A significant flaw in the legislation is that it does not acknowledge the economic modelling that underpins the differences between private hospitals providing public services, and public hospitals. A submission by Catholic Health Care Australia, a major private/public hospital provider, states that for the bill to be effective it needs to have regard to the unique nature and the slightly different legal status under which public hospital bed services provided by the private sector actually operate. The Hawkesbury Hospital at Windsor operates in this way. It is a private hospital with a private/public arrangement where public patients in the Hawkesbury arrive at the hospital and are treated as public patients.

It appears that only the largest hospitals—a minority of the nation's hospitals—will actually operate under an activity based funding model. I call on the government to clarify what funding models will apply to smaller and regional hospitals and how they will survive if their needs and their circumstances are not considered. Hospitals in my region are entitled to know exactly what it means for them.

There is a great deal of scepticism about the start date, given the enormity of the task ahead in setting an efficient price for every hospital activity across every jurisdiction and then deciding which hospitals will be funded solely by ABF and which will continue to be provided with block funding, and there is cause for the concerns expressed by a number of submissions to the Senate inquiry. All the work of the authority in setting pricing is for 'advice only' to the states and territories, who will still have the power to decide what to pay. This sounds similar to the Petrol Commissioner, Grocery Watch, or Fuel Watch. Are we revisiting these approaches?

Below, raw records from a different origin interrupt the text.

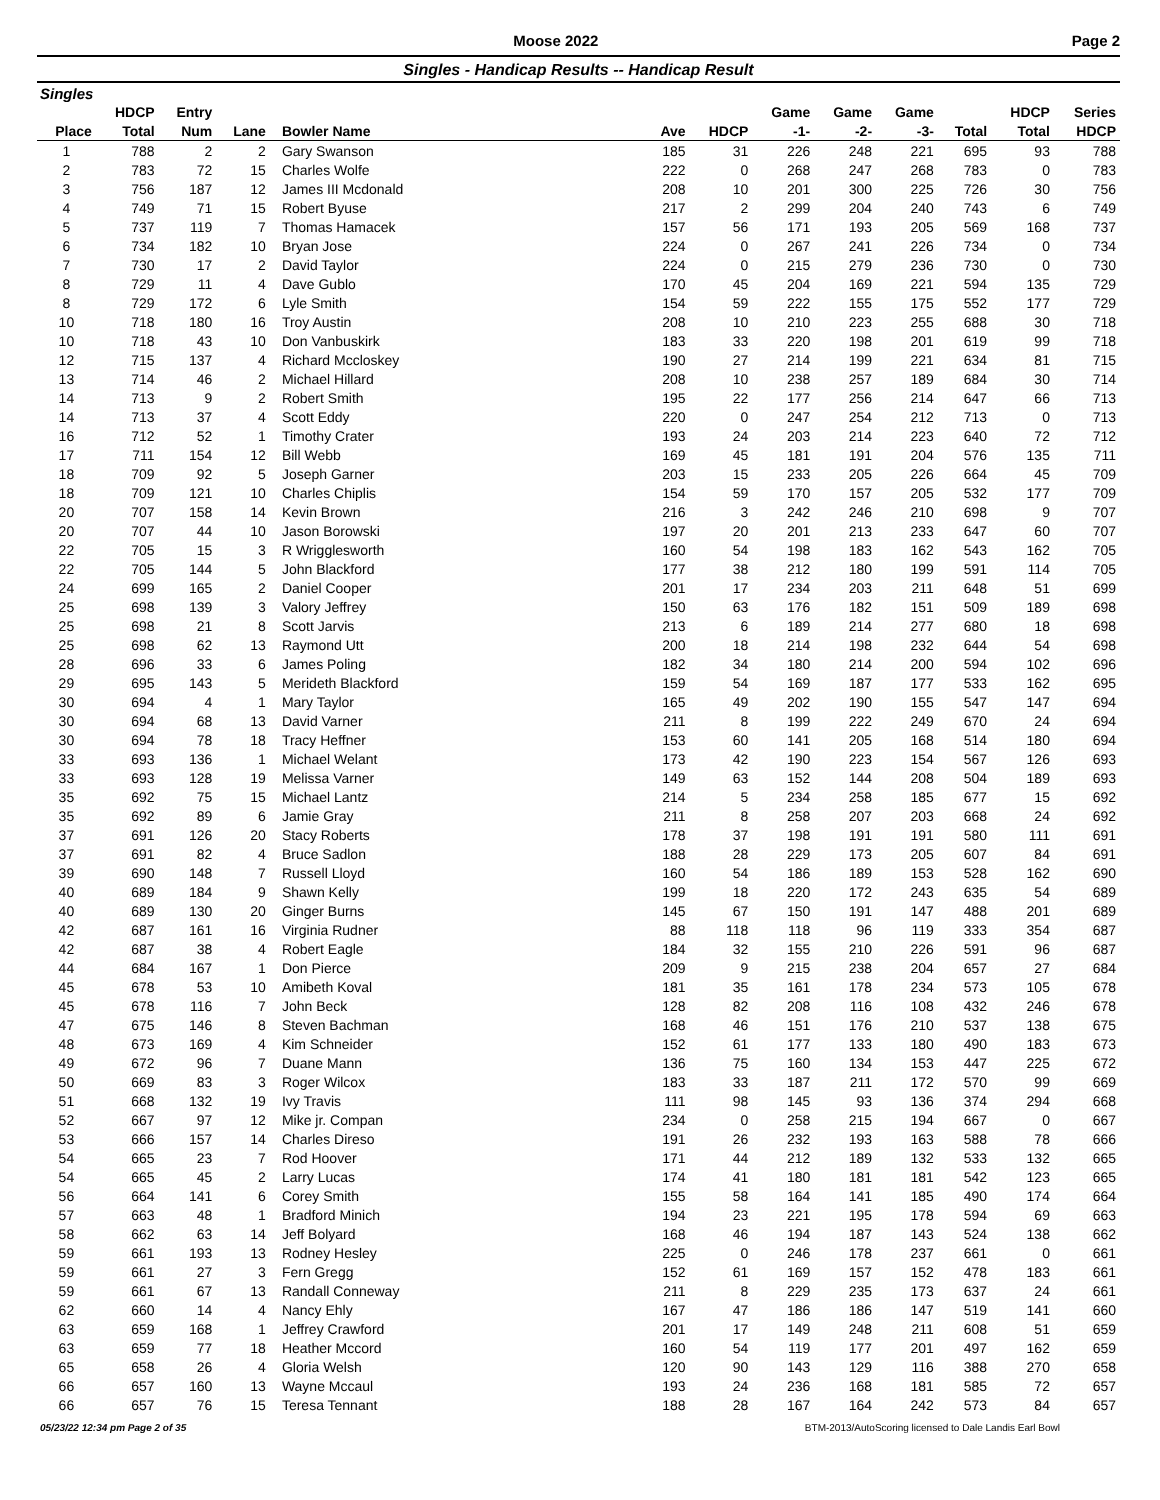Moose 2022 Page 2
Singles - Handicap Results -- Handicap Result
Singles
| | HDCP | Entry | | | | | Game | Game | Game | | HDCP | Series |
| --- | --- | --- | --- | --- | --- | --- | --- | --- | --- | --- | --- | --- |
| Place | Total | Num | Lane | Bowler Name | Ave | HDCP | -1- | -2- | -3- | Total | Total | HDCP |
| 1 | 788 | 2 | 2 | Gary Swanson | 185 | 31 | 226 | 248 | 221 | 695 | 93 | 788 |
| 2 | 783 | 72 | 15 | Charles Wolfe | 222 | 0 | 268 | 247 | 268 | 783 | 0 | 783 |
| 3 | 756 | 187 | 12 | James III Mcdonald | 208 | 10 | 201 | 300 | 225 | 726 | 30 | 756 |
| 4 | 749 | 71 | 15 | Robert Byuse | 217 | 2 | 299 | 204 | 240 | 743 | 6 | 749 |
| 5 | 737 | 119 | 7 | Thomas Hamacek | 157 | 56 | 171 | 193 | 205 | 569 | 168 | 737 |
| 6 | 734 | 182 | 10 | Bryan Jose | 224 | 0 | 267 | 241 | 226 | 734 | 0 | 734 |
| 7 | 730 | 17 | 2 | David Taylor | 224 | 0 | 215 | 279 | 236 | 730 | 0 | 730 |
| 8 | 729 | 11 | 4 | Dave Gublo | 170 | 45 | 204 | 169 | 221 | 594 | 135 | 729 |
| 8 | 729 | 172 | 6 | Lyle Smith | 154 | 59 | 222 | 155 | 175 | 552 | 177 | 729 |
| 10 | 718 | 180 | 16 | Troy Austin | 208 | 10 | 210 | 223 | 255 | 688 | 30 | 718 |
| 10 | 718 | 43 | 10 | Don Vanbuskirk | 183 | 33 | 220 | 198 | 201 | 619 | 99 | 718 |
| 12 | 715 | 137 | 4 | Richard Mccloskey | 190 | 27 | 214 | 199 | 221 | 634 | 81 | 715 |
| 13 | 714 | 46 | 2 | Michael Hillard | 208 | 10 | 238 | 257 | 189 | 684 | 30 | 714 |
| 14 | 713 | 9 | 2 | Robert Smith | 195 | 22 | 177 | 256 | 214 | 647 | 66 | 713 |
| 14 | 713 | 37 | 4 | Scott Eddy | 220 | 0 | 247 | 254 | 212 | 713 | 0 | 713 |
| 16 | 712 | 52 | 1 | Timothy Crater | 193 | 24 | 203 | 214 | 223 | 640 | 72 | 712 |
| 17 | 711 | 154 | 12 | Bill Webb | 169 | 45 | 181 | 191 | 204 | 576 | 135 | 711 |
| 18 | 709 | 92 | 5 | Joseph Garner | 203 | 15 | 233 | 205 | 226 | 664 | 45 | 709 |
| 18 | 709 | 121 | 10 | Charles Chiplis | 154 | 59 | 170 | 157 | 205 | 532 | 177 | 709 |
| 20 | 707 | 158 | 14 | Kevin Brown | 216 | 3 | 242 | 246 | 210 | 698 | 9 | 707 |
| 20 | 707 | 44 | 10 | Jason Borowski | 197 | 20 | 201 | 213 | 233 | 647 | 60 | 707 |
| 22 | 705 | 15 | 3 | R Wrigglesworth | 160 | 54 | 198 | 183 | 162 | 543 | 162 | 705 |
| 22 | 705 | 144 | 5 | John Blackford | 177 | 38 | 212 | 180 | 199 | 591 | 114 | 705 |
| 24 | 699 | 165 | 2 | Daniel Cooper | 201 | 17 | 234 | 203 | 211 | 648 | 51 | 699 |
| 25 | 698 | 139 | 3 | Valory Jeffrey | 150 | 63 | 176 | 182 | 151 | 509 | 189 | 698 |
| 25 | 698 | 21 | 8 | Scott Jarvis | 213 | 6 | 189 | 214 | 277 | 680 | 18 | 698 |
| 25 | 698 | 62 | 13 | Raymond Utt | 200 | 18 | 214 | 198 | 232 | 644 | 54 | 698 |
| 28 | 696 | 33 | 6 | James Poling | 182 | 34 | 180 | 214 | 200 | 594 | 102 | 696 |
| 29 | 695 | 143 | 5 | Merideth Blackford | 159 | 54 | 169 | 187 | 177 | 533 | 162 | 695 |
| 30 | 694 | 4 | 1 | Mary Taylor | 165 | 49 | 202 | 190 | 155 | 547 | 147 | 694 |
| 30 | 694 | 68 | 13 | David Varner | 211 | 8 | 199 | 222 | 249 | 670 | 24 | 694 |
| 30 | 694 | 78 | 18 | Tracy Heffner | 153 | 60 | 141 | 205 | 168 | 514 | 180 | 694 |
| 33 | 693 | 136 | 1 | Michael Welant | 173 | 42 | 190 | 223 | 154 | 567 | 126 | 693 |
| 33 | 693 | 128 | 19 | Melissa Varner | 149 | 63 | 152 | 144 | 208 | 504 | 189 | 693 |
| 35 | 692 | 75 | 15 | Michael Lantz | 214 | 5 | 234 | 258 | 185 | 677 | 15 | 692 |
| 35 | 692 | 89 | 6 | Jamie Gray | 211 | 8 | 258 | 207 | 203 | 668 | 24 | 692 |
| 37 | 691 | 126 | 20 | Stacy Roberts | 178 | 37 | 198 | 191 | 191 | 580 | 111 | 691 |
| 37 | 691 | 82 | 4 | Bruce Sadlon | 188 | 28 | 229 | 173 | 205 | 607 | 84 | 691 |
| 39 | 690 | 148 | 7 | Russell Lloyd | 160 | 54 | 186 | 189 | 153 | 528 | 162 | 690 |
| 40 | 689 | 184 | 9 | Shawn Kelly | 199 | 18 | 220 | 172 | 243 | 635 | 54 | 689 |
| 40 | 689 | 130 | 20 | Ginger Burns | 145 | 67 | 150 | 191 | 147 | 488 | 201 | 689 |
| 42 | 687 | 161 | 16 | Virginia Rudner | 88 | 118 | 118 | 96 | 119 | 333 | 354 | 687 |
| 42 | 687 | 38 | 4 | Robert Eagle | 184 | 32 | 155 | 210 | 226 | 591 | 96 | 687 |
| 44 | 684 | 167 | 1 | Don Pierce | 209 | 9 | 215 | 238 | 204 | 657 | 27 | 684 |
| 45 | 678 | 53 | 10 | Amibeth Koval | 181 | 35 | 161 | 178 | 234 | 573 | 105 | 678 |
| 45 | 678 | 116 | 7 | John Beck | 128 | 82 | 208 | 116 | 108 | 432 | 246 | 678 |
| 47 | 675 | 146 | 8 | Steven Bachman | 168 | 46 | 151 | 176 | 210 | 537 | 138 | 675 |
| 48 | 673 | 169 | 4 | Kim Schneider | 152 | 61 | 177 | 133 | 180 | 490 | 183 | 673 |
| 49 | 672 | 96 | 7 | Duane Mann | 136 | 75 | 160 | 134 | 153 | 447 | 225 | 672 |
| 50 | 669 | 83 | 3 | Roger Wilcox | 183 | 33 | 187 | 211 | 172 | 570 | 99 | 669 |
| 51 | 668 | 132 | 19 | Ivy Travis | 111 | 98 | 145 | 93 | 136 | 374 | 294 | 668 |
| 52 | 667 | 97 | 12 | Mike jr. Compan | 234 | 0 | 258 | 215 | 194 | 667 | 0 | 667 |
| 53 | 666 | 157 | 14 | Charles Direso | 191 | 26 | 232 | 193 | 163 | 588 | 78 | 666 |
| 54 | 665 | 23 | 7 | Rod Hoover | 171 | 44 | 212 | 189 | 132 | 533 | 132 | 665 |
| 54 | 665 | 45 | 2 | Larry Lucas | 174 | 41 | 180 | 181 | 181 | 542 | 123 | 665 |
| 56 | 664 | 141 | 6 | Corey Smith | 155 | 58 | 164 | 141 | 185 | 490 | 174 | 664 |
| 57 | 663 | 48 | 1 | Bradford Minich | 194 | 23 | 221 | 195 | 178 | 594 | 69 | 663 |
| 58 | 662 | 63 | 14 | Jeff Bolyard | 168 | 46 | 194 | 187 | 143 | 524 | 138 | 662 |
| 59 | 661 | 193 | 13 | Rodney Hesley | 225 | 0 | 246 | 178 | 237 | 661 | 0 | 661 |
| 59 | 661 | 27 | 3 | Fern Gregg | 152 | 61 | 169 | 157 | 152 | 478 | 183 | 661 |
| 59 | 661 | 67 | 13 | Randall Conneway | 211 | 8 | 229 | 235 | 173 | 637 | 24 | 661 |
| 62 | 660 | 14 | 4 | Nancy Ehly | 167 | 47 | 186 | 186 | 147 | 519 | 141 | 660 |
| 63 | 659 | 168 | 1 | Jeffrey Crawford | 201 | 17 | 149 | 248 | 211 | 608 | 51 | 659 |
| 63 | 659 | 77 | 18 | Heather Mccord | 160 | 54 | 119 | 177 | 201 | 497 | 162 | 659 |
| 65 | 658 | 26 | 4 | Gloria Welsh | 120 | 90 | 143 | 129 | 116 | 388 | 270 | 658 |
| 66 | 657 | 160 | 13 | Wayne Mccaul | 193 | 24 | 236 | 168 | 181 | 585 | 72 | 657 |
| 66 | 657 | 76 | 15 | Teresa Tennant | 188 | 28 | 167 | 164 | 242 | 573 | 84 | 657 |
05/23/22 12:34 pm Page 2 of 35 BTM-2013/AutoScoring licensed to Dale Landis Earl Bowl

On the one hand, the authority will provide certainty on pricing, but as the advice is not binding and the states and territories retain their discretionary powers to determine the price paid, uncertainty will prevail and fights about the adequacy of public hospital funding by each level of government will continue.

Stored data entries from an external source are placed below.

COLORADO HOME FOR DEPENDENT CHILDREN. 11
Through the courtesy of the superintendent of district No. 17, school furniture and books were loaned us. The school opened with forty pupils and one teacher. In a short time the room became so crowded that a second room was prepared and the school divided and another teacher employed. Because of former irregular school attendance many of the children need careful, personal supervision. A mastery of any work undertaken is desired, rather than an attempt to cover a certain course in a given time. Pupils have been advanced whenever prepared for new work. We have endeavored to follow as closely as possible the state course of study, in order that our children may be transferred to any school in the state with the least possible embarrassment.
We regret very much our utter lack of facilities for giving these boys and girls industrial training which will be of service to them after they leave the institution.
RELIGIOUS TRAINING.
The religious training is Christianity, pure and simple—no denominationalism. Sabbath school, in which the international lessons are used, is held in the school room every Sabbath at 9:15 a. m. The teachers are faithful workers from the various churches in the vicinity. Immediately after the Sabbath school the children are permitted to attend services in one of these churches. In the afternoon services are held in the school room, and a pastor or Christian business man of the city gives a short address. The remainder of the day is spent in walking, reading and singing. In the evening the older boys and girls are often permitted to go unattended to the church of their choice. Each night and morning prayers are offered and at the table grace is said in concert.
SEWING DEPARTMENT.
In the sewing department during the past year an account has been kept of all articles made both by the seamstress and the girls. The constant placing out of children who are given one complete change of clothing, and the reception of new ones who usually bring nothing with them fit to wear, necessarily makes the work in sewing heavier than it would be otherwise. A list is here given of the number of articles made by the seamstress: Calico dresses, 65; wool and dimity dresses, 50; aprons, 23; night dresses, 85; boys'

Another function of the authority will be to investigate cost shifting and cross-border disputes. The authority can report on its website instances of cost-shifting disputes and make recommendations to the minister, but those recommendations are not going to be publicly available. This raises questions of transparency and accountability, especially when the two subcommittees to be established by the Independent Hospital Pricing Authority—the Clinical Advisory Committee and the Jurisdictional Advisory Committee—have limited public reporting requirements. The coalition has been critical of the establishment of subcommittees as there is no formal mechanism in the bill to facilitate cooperation. This could give rise to issues of duplication, or even triplication, with the inevitable consequence of a blowout of costs. Given the government's poor record of managing programs, how likely is it that without formal guidelines this major hospital reform will also end up in a costly, unworkable mess?

I note that in a number of submissions to the inquiry there were questions raised about why the private sector was not consulted. It is essential that the private sector with expertise in activity based funding, governance and nongovernment hospital service provision, be represented on the Independent Hospital Pricing Authority board of management and on its subcommittees.

While the coalition does not oppose this bill, we are sceptical about what it can deliver. When you look at this bill closely, it is more about creating the illusion of reform, because of its lack of detail, guidelines, transparency and accountability. The one thing it does is create another bureaucracy funded to the tune of almost $100 million over the forward estimates and, when fully functional, will have, I understand, a full-time staff of 42 and could cost about $31 million this year. It remains to be seen whether the authority can justify this price tag and deliver real reform, or whether it will be another case of waste and lost opportunity to fund other major issues such as mental health, transport, infrastructure, education and environment.